Ciò che si prova è indescrivibile. Tocca a me
accoglierli, devo trasmettergli serenità, autorevolezza, credibilità,
curiosità. Ovvio che non ne sono capace, ma ci provo e odio chi sentenzia sulla
mia imprevedibilità, sulla mia vulnerabilità, sulla mia libertà di espressione
e di conduzione. Le varie legislature ci hanno convinto (a noi docenti e a tutti
quelli che per ragioni diverse ruotano intorno alla scuola in qualità di
genitori, nonni, affidatari, assistenti sociali, rappresentanti vari), che la
scuola si regga sul POF, poi sul PTOF, che ci voglia un comitato di
accoglienza, che bisogna verbalizzare tutto, che bisogna valutare tutti, che
bisogna poter misurare i cambiamenti, i percorsi, i progressi. Se non
verbalizzi ciò che hai fatto, non vale, se non valuti, non conti, se non
monitori ogni tua azione, non stai facendo scuola. Se bocci, sei un fallito.
Guai a usare la bocciatura come spia, come segnale di qualcosa che si sta
inceppando, per la nuova Ministra l’importante è promuoverli tutti, non importa
se poi, non appena girato l’angolo, si schiantino su un muro perché nessuno gli
ha detto che la spia dell’acqua era accesa e il motore andava raffreddato un
po’. Se i tuoi alunni non sono brillanti e vincenti, vali meno di un reality di
terza serata. Se sei un precario devi portare pazienza, se sei di ruolo, erri, come un cavaliere errante. Brutto è il sistema che oggi costringe molti di noi, a lavorare in luoghi che non abbiamo scelto. Odio chi mi vorrebbe pronta e adeguata a
calibrare ogni mossa. Odio chi mi ha costretto a somministrare proposte di
accoglienza tutte uguali, per accogliere i “tutti diversi” al fine di poter
dire “così li abbiamo integrati. Odio le virgolette.
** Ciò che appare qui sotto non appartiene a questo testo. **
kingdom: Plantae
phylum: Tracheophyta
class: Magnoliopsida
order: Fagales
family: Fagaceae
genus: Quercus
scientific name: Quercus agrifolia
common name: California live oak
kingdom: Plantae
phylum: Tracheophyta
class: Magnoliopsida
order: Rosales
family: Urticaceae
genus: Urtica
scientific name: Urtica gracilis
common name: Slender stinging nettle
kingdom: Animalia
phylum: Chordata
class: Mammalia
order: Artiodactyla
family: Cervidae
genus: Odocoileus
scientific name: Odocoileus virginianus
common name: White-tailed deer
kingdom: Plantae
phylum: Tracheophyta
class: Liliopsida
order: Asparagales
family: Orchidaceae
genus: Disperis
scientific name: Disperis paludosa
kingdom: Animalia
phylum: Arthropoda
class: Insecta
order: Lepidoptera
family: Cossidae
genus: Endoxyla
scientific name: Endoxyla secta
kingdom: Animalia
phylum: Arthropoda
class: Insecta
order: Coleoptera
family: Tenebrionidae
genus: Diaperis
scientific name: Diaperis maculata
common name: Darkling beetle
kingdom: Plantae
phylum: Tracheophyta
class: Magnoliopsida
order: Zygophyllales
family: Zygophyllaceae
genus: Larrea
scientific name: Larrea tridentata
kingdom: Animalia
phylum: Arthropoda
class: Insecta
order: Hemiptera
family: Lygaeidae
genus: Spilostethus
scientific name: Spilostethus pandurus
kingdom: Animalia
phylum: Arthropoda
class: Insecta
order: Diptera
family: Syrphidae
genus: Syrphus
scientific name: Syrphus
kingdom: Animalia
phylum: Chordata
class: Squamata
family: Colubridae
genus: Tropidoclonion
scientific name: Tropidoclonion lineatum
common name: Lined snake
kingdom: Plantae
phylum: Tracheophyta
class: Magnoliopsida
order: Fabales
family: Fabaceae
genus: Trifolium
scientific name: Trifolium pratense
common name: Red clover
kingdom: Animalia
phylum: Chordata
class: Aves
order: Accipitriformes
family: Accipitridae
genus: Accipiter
Detesto tutto ciò
fortemente perché per me oggi l’imbarazzo più grande sarà entrare in una classe
e confrontarmi con l’immensità dello sguardo di ogni nuovo alunno, che mi
guarderà come fossi un’aliena e si aspetterà che io lo salvi, o che io lo ignori,
o che io lo segua, o che io lo ascolti, o che io lo nutra o che io lo punisca.
E io non saprò che fare davanti a quell’immensità, perché non sono Leopardi e
il dialogo con la Natura l’abbiamo perso da un pezzo. Beati voi che sapete chiaramente
che nel POF è previsto che le classi prime bla bla bla…, le classi terze
invece, bla bla bla… Io il primo giorno so solo che mi emozionerò con ogni
molecola di me e lo scossone sarà talmente forte che anche i miei avi
avvertiranno qualcosa. So che non sarò perfetta, so che sobbalzerò stringendo
la mano dei più grandi, di quelli che hai lasciato a giugno e che in tre mesi
si sono trasformati in altro, e mi imbarazzerò davanti lo sguardo dei nuovi chi
si aspetteranno grandi cose e con cui già sono in debito di una risposta. Che
sia un buon inizio per tutti. Che le domande possano fare a gara per emergere,
per le risposte ci sarà sempre tempo. So che non sono la sola a provare tutto
ciò. Però vi prego, non costringetemi a valutare tutto, a misurare, monitorare
in maniera spasmodica: è contro natura. Vi è mai capitato di piantare un
semino, una radice? Che fate? La nutrite, l’annaffiate, la posizionate verso la
luce, aspettate che cresca coi tempi che gli sono propri. Non la spiantate ogni
giorno per vedere se le radici stanno crescendo bene. Ecco, a scuola è così. È
un giardino, un orto, un’aiuola, un bosco, una selva selvaggia. Che importa.
L’importante è crescere insieme.
Mi stani pure, signora Ministra, male che vada, andrò
a piantare rose nel giardino che non c’è.